### What needs to be done
Below are the records. Retype exactly the lines between the lines holding "450 минут всухую" and "佐倉市メール配信サービス", inclusive.

### Dataset content
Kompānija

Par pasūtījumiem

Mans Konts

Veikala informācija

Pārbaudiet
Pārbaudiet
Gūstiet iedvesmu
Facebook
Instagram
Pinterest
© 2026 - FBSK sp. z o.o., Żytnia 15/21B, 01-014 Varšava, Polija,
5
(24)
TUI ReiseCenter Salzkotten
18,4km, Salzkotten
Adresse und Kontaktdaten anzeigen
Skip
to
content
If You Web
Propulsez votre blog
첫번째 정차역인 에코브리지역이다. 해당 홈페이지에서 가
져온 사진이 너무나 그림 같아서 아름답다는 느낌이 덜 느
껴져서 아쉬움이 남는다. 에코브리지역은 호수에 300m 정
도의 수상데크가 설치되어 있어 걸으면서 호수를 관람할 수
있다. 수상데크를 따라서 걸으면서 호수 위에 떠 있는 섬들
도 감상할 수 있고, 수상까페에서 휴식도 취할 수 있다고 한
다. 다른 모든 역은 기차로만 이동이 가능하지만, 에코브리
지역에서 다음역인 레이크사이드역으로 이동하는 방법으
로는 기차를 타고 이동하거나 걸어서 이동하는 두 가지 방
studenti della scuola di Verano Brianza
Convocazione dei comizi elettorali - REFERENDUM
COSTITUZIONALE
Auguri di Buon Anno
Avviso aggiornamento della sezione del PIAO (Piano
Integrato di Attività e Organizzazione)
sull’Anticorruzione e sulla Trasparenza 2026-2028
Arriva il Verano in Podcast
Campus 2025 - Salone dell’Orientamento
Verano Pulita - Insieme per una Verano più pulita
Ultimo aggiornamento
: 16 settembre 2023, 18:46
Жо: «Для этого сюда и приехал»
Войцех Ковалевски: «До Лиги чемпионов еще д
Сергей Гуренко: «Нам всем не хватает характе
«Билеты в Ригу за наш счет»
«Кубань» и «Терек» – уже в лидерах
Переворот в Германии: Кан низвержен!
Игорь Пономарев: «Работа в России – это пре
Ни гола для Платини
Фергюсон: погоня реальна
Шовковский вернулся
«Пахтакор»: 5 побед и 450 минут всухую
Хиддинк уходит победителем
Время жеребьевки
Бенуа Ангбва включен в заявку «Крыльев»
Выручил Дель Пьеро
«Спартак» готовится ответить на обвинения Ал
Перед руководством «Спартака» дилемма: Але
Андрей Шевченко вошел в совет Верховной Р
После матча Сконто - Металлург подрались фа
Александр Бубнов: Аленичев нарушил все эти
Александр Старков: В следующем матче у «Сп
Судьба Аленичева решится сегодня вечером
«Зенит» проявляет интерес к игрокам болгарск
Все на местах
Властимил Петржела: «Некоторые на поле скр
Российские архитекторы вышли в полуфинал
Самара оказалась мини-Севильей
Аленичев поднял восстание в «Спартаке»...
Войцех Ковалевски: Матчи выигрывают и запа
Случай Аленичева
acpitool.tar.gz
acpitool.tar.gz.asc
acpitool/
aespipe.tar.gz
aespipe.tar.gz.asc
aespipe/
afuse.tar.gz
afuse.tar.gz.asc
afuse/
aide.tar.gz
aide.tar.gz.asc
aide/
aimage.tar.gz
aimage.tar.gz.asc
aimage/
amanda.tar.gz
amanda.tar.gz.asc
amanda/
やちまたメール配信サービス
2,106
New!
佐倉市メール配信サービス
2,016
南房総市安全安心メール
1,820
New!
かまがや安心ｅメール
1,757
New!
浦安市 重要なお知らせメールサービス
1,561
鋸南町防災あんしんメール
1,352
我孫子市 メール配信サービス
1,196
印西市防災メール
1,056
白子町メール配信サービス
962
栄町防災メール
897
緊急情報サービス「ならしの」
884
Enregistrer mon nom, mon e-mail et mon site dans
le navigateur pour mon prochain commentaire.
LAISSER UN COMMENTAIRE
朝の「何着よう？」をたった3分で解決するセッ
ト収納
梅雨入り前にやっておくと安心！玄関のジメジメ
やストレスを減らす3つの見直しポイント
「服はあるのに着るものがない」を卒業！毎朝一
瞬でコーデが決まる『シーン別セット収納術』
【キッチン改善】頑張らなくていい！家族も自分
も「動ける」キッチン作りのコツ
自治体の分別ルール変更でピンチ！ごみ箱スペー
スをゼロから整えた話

### Response box
«Пахтакор»: 5 побед и 450 минут всухую
Хиддинк уходит победителем
Время жеребьевки
Бенуа Ангбва включен в заявку «Крыльев»
Выручил Дель Пьеро
«Спартак» готовится ответить на обвинения Ал
Перед руководством «Спартака» дилемма: Але
Андрей Шевченко вошел в совет Верховной Р
После матча Сконто - Металлург подрались фа
Александр Бубнов: Аленичев нарушил все эти
Александр Старков: В следующем матче у «Сп
Судьба Аленичева решится сегодня вечером
«Зенит» проявляет интерес к игрокам болгарск
Все на местах
Властимил Петржела: «Некоторые на поле скр
Российские архитекторы вышли в полуфинал
Самара оказалась мини-Севильей
Аленичев поднял восстание в «Спартаке»...
Войцех Ковалевски: Матчи выигрывают и запа
Случай Аленичева
acpitool.tar.gz
acpitool.tar.gz.asc
acpitool/
aespipe.tar.gz
aespipe.tar.gz.asc
aespipe/
afuse.tar.gz
afuse.tar.gz.asc
afuse/
aide.tar.gz
aide.tar.gz.asc
aide/
aimage.tar.gz
aimage.tar.gz.asc
aimage/
amanda.tar.gz
amanda.tar.gz.asc
amanda/
やちまたメール配信サービス
2,106
New!
佐倉市メール配信サービス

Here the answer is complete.